Johnston Superintendent of Schools Ed Croom is right: Busing poor children out of Smithfield and Selma won’t make Smithfield-Selma High School better. Replacing poor children with affluent children from other communities would only make SSS appear better, which might be the real goal of those pushing busing.
Busing certainly wouldn’t help poor children do better in school. Wake County’s longstanding experiment in busing failed to close the achievement gap between poor and affluent children. Johnston would fare no better.
Dr. Croom is right too that quality teachers matter, though we’re not certain the standard measures of quality – advanced degrees, full licensure – are the right ones. Put another way, the faculty at SSS is largely reflective of the county school system as a whole, and yet test scores at SSS continue to lag. In 2012-2013, the most recent year for which we could find numbers, 88 percent of SSS teachers were fully licensed, compared to 92 percent for all Johnston high schools. And 29 percent of SSS teachers had advanced degrees, compared to 27 percent for all high schools here. Not much difference there.
We’re less certain than Dr. Croom that per-pupil spending plays a significant role in student performance; at least the numbers don’t support that assumption. For at least six years, Dr. Croom says, Johnston schools have been spending more per pupil on Smithfield and Selma students than the county average. So let’s go back six schools years and see what that extra spending has produced.
Never miss a local story.
It’s true that test scores at SSS have been trending up, or at least they were until the state introduced new, harder end-of-course tests. In 2008-09, just 63.8 percent of English I students at SSS scored at or above proficient in the subject at year’s end. By 2011-12, that figure had climbed to 76.8 percent, before falling to 33.4 with a new test in 2012-13.
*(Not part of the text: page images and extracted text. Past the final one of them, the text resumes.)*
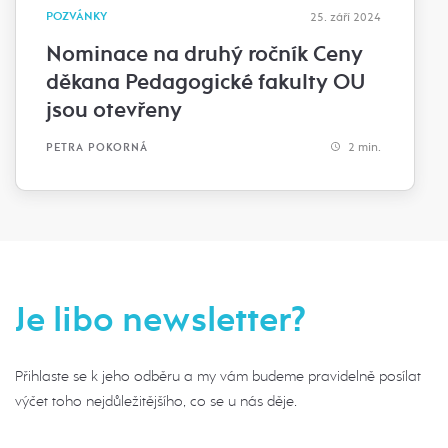
POZVÁNKY
25. září 2024
Nominace na druhý ročník Ceny
děkana Pedagogické fakulty OU
jsou otevřeny
2 min.
PETRA POKORNÁ
Je libo newsletter?
Přihlaste se k jeho odběru a my vám budeme pravidelně posílat
výčet toho nejdůležitějšího, co se u nás děje.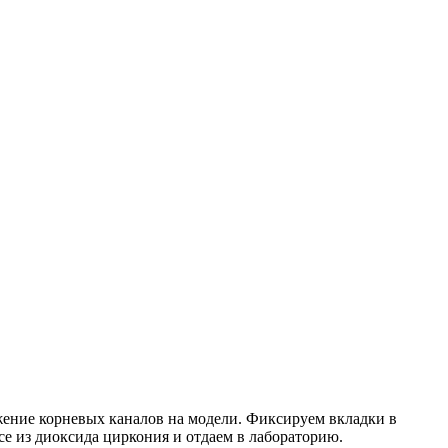
жение корневых каналов на модели. Фиксируем вкладки в
се из диоксида циркония и отдаем в лабораторию.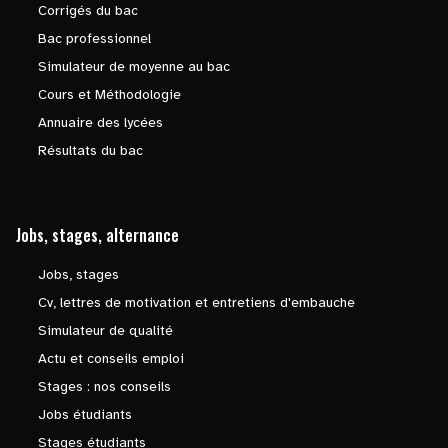
Corrigés du bac
Bac professionnel
Simulateur de moyenne au bac
Cours et Méthodologie
Annuaire des lycées
Résultats du bac
Jobs, stages, alternance
Jobs, stages
Cv, lettres de motivation et entretiens d'embauche
Simulateur de qualité
Actu et conseils emploi
Stages : nos conseils
Jobs étudiants
Stages étudiants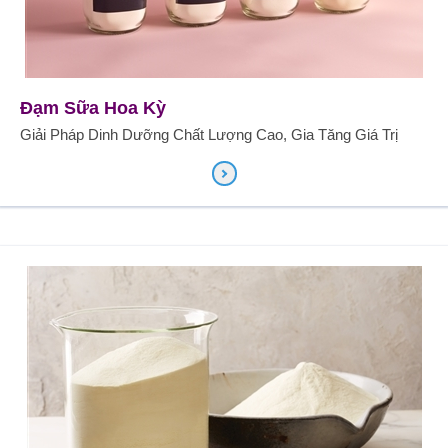
Đạm Sữa Hoa Kỳ
Giải Pháp Dinh Dưỡng Chất Lượng Cao, Gia Tăng Giá Trị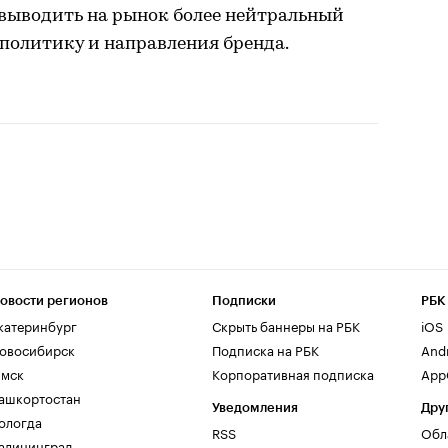
а выводить на рынок более нейтральный
политику и направления бренда.
овости регионов
Подписки
РБК
катеринбург
Скрыть баннеры на РБК
iOS
овосибирск
Подписка на РБК
And
мск
Корпоративная подписка
AppG
ашкортостан
Уведомления
Дру
ологда
RSS
Обл
алининград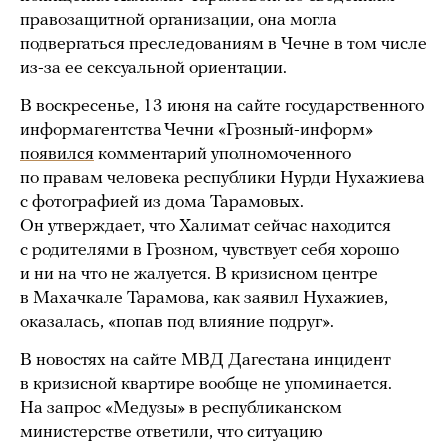
правозащитной организации, она могла
подвергаться преследованиям в Чечне в том числе
из-за ее сексуальной ориентации.
В воскресенье, 13 июня на сайте государственного
информагентства Чечни «Грозный-информ»
появился
комментарий уполномоченного
по правам человека республики Нурди Нухажиева
с фотографией из дома Тарамовых.
Он утверждает, что Халимат сейчас находится
с родителями в Грозном, чувствует себя хорошо
и ни на что не жалуется. В кризисном центре
в Махачкале Тарамова, как заявил Нухажиев,
оказалась, «попав под влияние подруг».
В новостях на сайте МВД Дагестана инцидент
в кризисной квартире вообще не упоминается.
На запрос «Медузы» в республиканском
министерстве ответили, что ситуацию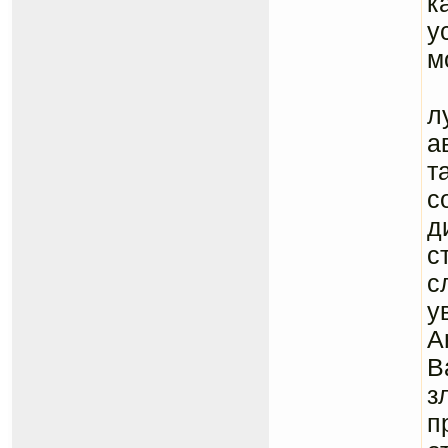
к
у
м
Ф
л
а
т
с
д
с
с
у
А
В
з
п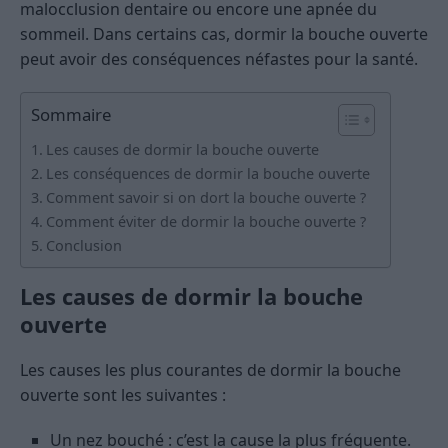
malocclusion dentaire ou encore une apnée du
sommeil. Dans certains cas, dormir la bouche ouverte
peut avoir des conséquences néfastes pour la santé.
Sommaire
Les causes de dormir la bouche ouverte
Les conséquences de dormir la bouche ouverte
Comment savoir si on dort la bouche ouverte ?
Comment éviter de dormir la bouche ouverte ?
Conclusion
Les causes de dormir la bouche
ouverte
Les causes les plus courantes de dormir la bouche
ouverte sont les suivantes :
Un nez bouché : c’est la cause la plus fréquente.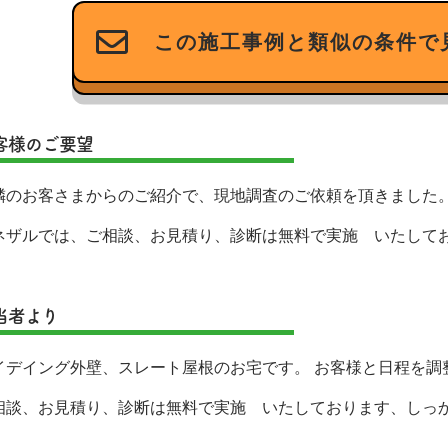
この施工事例と類似の条件で
客様のご要望
隣のお客さまからのご紹介で、現地調査のご依頼を頂きました
ネザルでは、ご相談、お見積り、診断は無料で実施 いたして
。
当者より
イデイング外壁、スレート屋根のお宅です。 お客様と日程を調
相談、お見積り、診断は無料で実施 いたしております、しっ
。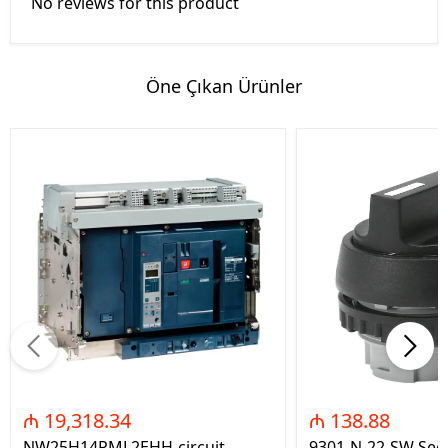
No reviews for this product
Öne Çıkan Ürünler
₼ 19,318.34
₼ 138.88
NW25H14PML2EHH-circuit
9301-N-22-SW Seç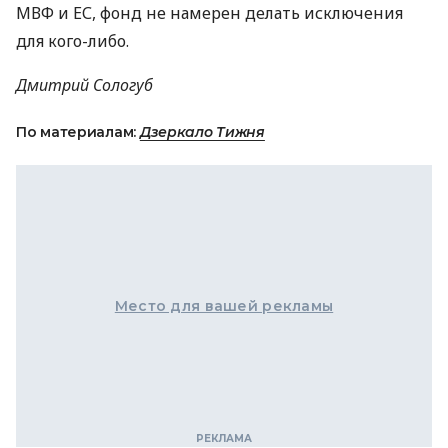
МВФ и ЕС, фонд не намерен делать исключения
для кого-либо.
Дмитрий Сологуб
По материалам:
Дзеркало Тижня
Место для вашей рекламы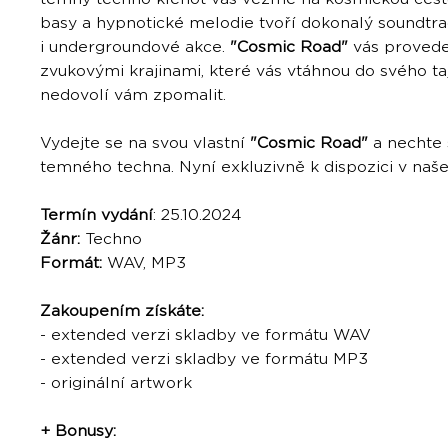
basy a hypnotické melodie tvoří dokonalý soundtra
i undergroundové akce.
"Cosmic Road"
vás proved
zvukovými krajinami, které vás vtáhnou do svého t
nedovolí vám zpomalit.
Vydejte se na svou vlastní
"Cosmic Road"
a nechte 
temného techna. Nyní exkluzivně k dispozici v naš
Termín vydání
: 25.10.2024
Žánr:
Techno
Formát:
WAV, MP3
Zakoupením získáte:
- extended verzi skladby ve formátu WAV
- extended verzi skladby ve formátu MP3
- originální artwork
+ Bonusy:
But if the extra spending was a factor in rising test scores, it did not close the achievement gap between SSS students and their peers in other Johnston high schools. That’s what Smithfield and Selma parents are demanding, and that’s what they have every right to expect.
In 2008-09, on the English 1 exam, the achievement gap between SSS students and their Johnston peers was about 17 percentage points. Four years later, in 2012-13, it was roughly 18 percentage points. In algebra I, the achievement gap was about 22 points in 2008-09; it was roughly 23 points in 2011-12 before ballooning to 33 points in 2012-13.
In other words, while Smithfield-Selma students are improving in the classroom, so are their peers, meaning SSS students remain at a competitive disadvantage, both for jobs and college admission.
We’re not completely dismissive of the notion that money matters; the fact that affluent children perform better in the classroom than poor children suggests that it does. So maybe Dr. Croom and the school board need to rethink how they spend that extra money, which, at SSS, is hundreds of dollars per student per year.
Communities rightly worried
As for Dr. Croom’s critics, namely the Concerned Citizens for Successful Schools, their pro-busing stance suggests they care more about the appearance of school performance than actual student performance. We think that’s misguided, but we get where they’re coming from.
The populations of Smithfield and Selma have stagnated, and the repercussions of that are many and certainly bad.
When a town grows, it has more people to share in the costs of government services. What if, for example, a town needs to replace an aging fire truck? That burden is easier to bear in a town of 20,000 people than in a town of 10,000 or 5,000. The same holds true for replacing aging water and sewer lines, for fixing potholes, for doing many things that government does.
It’s true too, according to various studies, that property values climb when population does. So people in Smithfield and Selma are right to worry that the towns’ stagnant populations are hurting their investments in their homes.
It’s also true that stagnant populations discourage business investment. Who wants to build a subdivision or locate an industry in a community that’s not growing?
No doubt, poorly performing schools have helped contribute to the stagnant populations in Smithfield and Selma. But so too have town decisions that made Smithfield and Selma expensive communities in which to live. We said this recently, but it bears repeating: Affluent people can afford to leave a high-cost town; poor people can’t.
And yet we haven’t seen the Concerned Citizens for Successful Schools lobbying for local government reform. The group should, because Smithfield and Selma would benefit from lower taxes, fees and utility costs and, we suspect, from fewer regulations on businesses.
Time to ask questions
We fully support anyone whose goal is to improve the quality of Smithfield and Selma schools. But the Concerned Citizens for Successful Schools need to ask themselves if that’s really their goal, and school leaders need to ask themselves if it’s time to rethink their standard responses to school improvement.